豪州・NZ羊産業、ラム肉貿易のWTO裁定を歓迎


米国の豪州・NZ産ラム肉に対する輸入制限は国際協定違反

 世界貿易機関(WTO)は5月1日、米国が豪州・ニュージーランド(NZ)産ラ
ム肉に対して導入している輸入制限措置について、最終的に国際協定違反とする
裁定を下した。これに伴い、WTOは、米国に対し今後60日以内に現行輸入制限措
置の見直しを行うよう指示した。

 今回の貿易摩擦は、99年に米国政府が、国内のラム肉市況が大幅に低迷した原
因が、豪州、NZからの輸入急増にあるとして、同年7月から2002年7月までの3
年間、米国国際貿易委員会(USITC)の勧告に従い、通商法203条に基づく輸入制
限措置を実施したことから始まった。
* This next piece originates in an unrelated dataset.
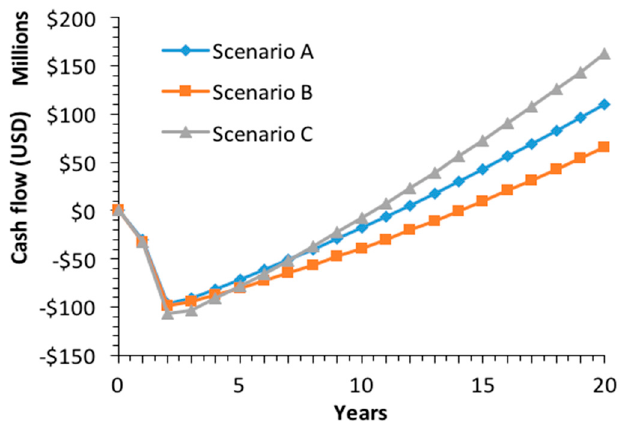
Figure 5. Cash flow diagram for the different scenarios.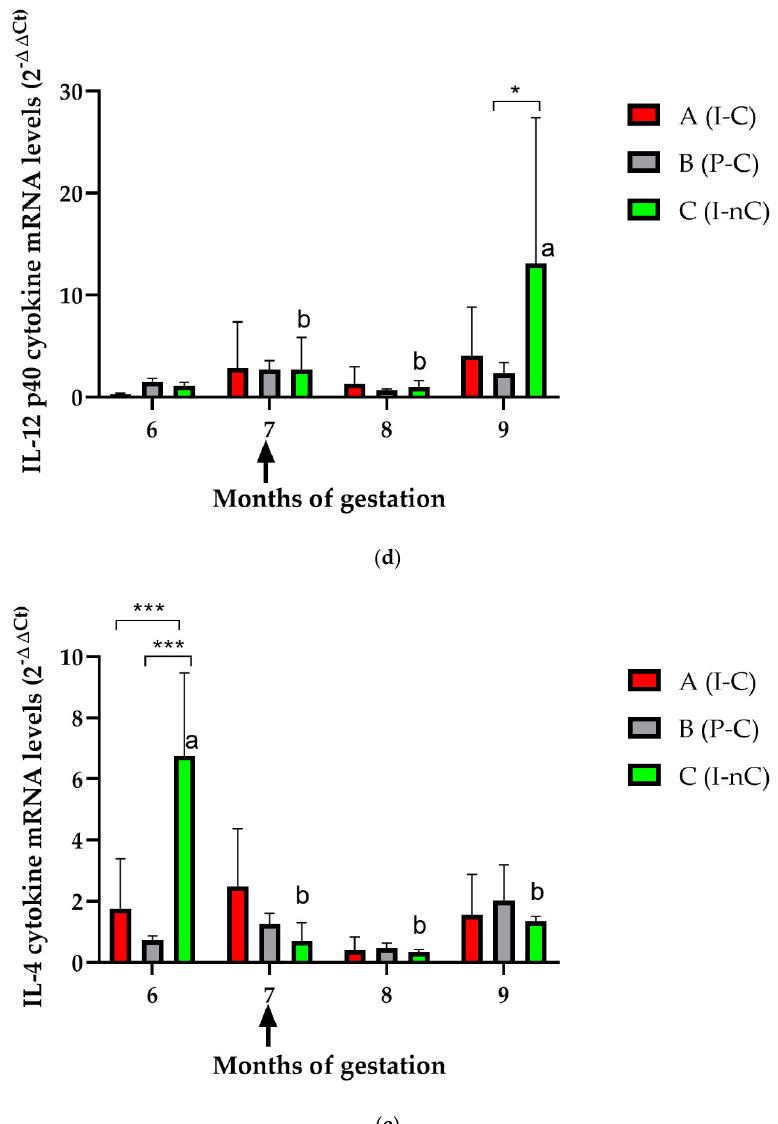
Figure 3. Interleaved-bar graphs of relative cytokine mRNA expression levels in PBMCs in heifers from Groups A (inoculated and challenged (I-C)), B (placebo and challenged (P-C)), and C (inoculated and not challenged (I-nC)). Relative quantification of cytokine mRNA expression levels was carried out using the 2 −ΔΔ Ct method. The numbers on the Y-axis represent the mean fold change in cytokine mRNA expression levels relative to Group D (placebo and no challenge (P-nC), i.e., the negative control). Error bars represent the SD. ( a ) IL-10; ( b ) INF- γ ; ( c ) TNF- α ; ( d ) IL-12 p40; and ( e ) IL-4. Upwards arrow: day of challenge (210 days of gestation). The significant differences among groups were analysed. *** p < 0.0001; ** p < 0.001; * p < 0.05. Letters indicate significant differences in each group over time.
米国政府が行った輸入制限措置の具体的内
容は、99/2000年(1年目)は輸入割当数量を31,851トン(通関数量ベース)、
その枠内税率9%、枠外税率40%、2000/01年(2年目、今年度)同32,708トン、
6%、32%、2001/02年(3年目)同33,566トン、3%、24%である。

 豪州とNZの輸入割当数量に対するシェアは、それぞれ53.8:46.2であり、推計す
ると豪州とNZの割当数量は1年目17,136トン:14,715トン、2年目17,597トン:
15,111トン3年目18,059トン:15,507トンとなる。


米国政府は60日以内に改善措置が必要

 このことに対し、豪州・NZ両政府は99年10月に、WTOに対し米国の措置をWTO
のルールに完全に違反するとして提訴を行った。これを受けてWTOは検討の結果、
2000年12月に米国政府の豪州・NZ産ラム肉に対する輸入制限措置は、WTO協定違
反と裁定を下した。しかし、米国政府はこの裁定を不服として、今年2月に上級
委員会に対し申し立てを行った。その後3月に聴聞会が開かれ、その結果をもっ
て5月1日の米国政府の最終的な申し立てを棄却する裁定となった。

 今後、この裁定を受け、米国政府は60日以内に何らかの改善措置を講ずること
となっており、ベール豪州貿易相とサットンNZ貿易相は、米国政府に対して可能
な限り早期に輸入制限措置を撤廃するよう、今後も強く働き掛けると述べている。

米国へのラム肉輸出量(トン)
lamb.gif (2050 バイト)
 資料:MLA、MNZ


今後のラム肉輸出拡大に期待

 豪州の羊産業は、米国の輸入制限措置下にもかかわらず99/2000年度では輸出
量で前年度比14%増の19,250トンを記録した。一方、NZの羊産業は、18ヵ月間の
輸入制限措置により約2千万NZドル(約10億4千万円:1NZドル=52円)の負
担を強いられたとされているが、今後措置の撤廃により約4,500万NZドル(23億
4千万円)の効果が期待できるとされている。

 豪州・NZの両政府、羊産業関係者は、輸入制限措置の撤廃が行われれば、豪ド
ル、NZドル安を背景にラム肉輸出が大幅に伸びるチャンスと見ており、期待を込
めて米国側の動きを注視している。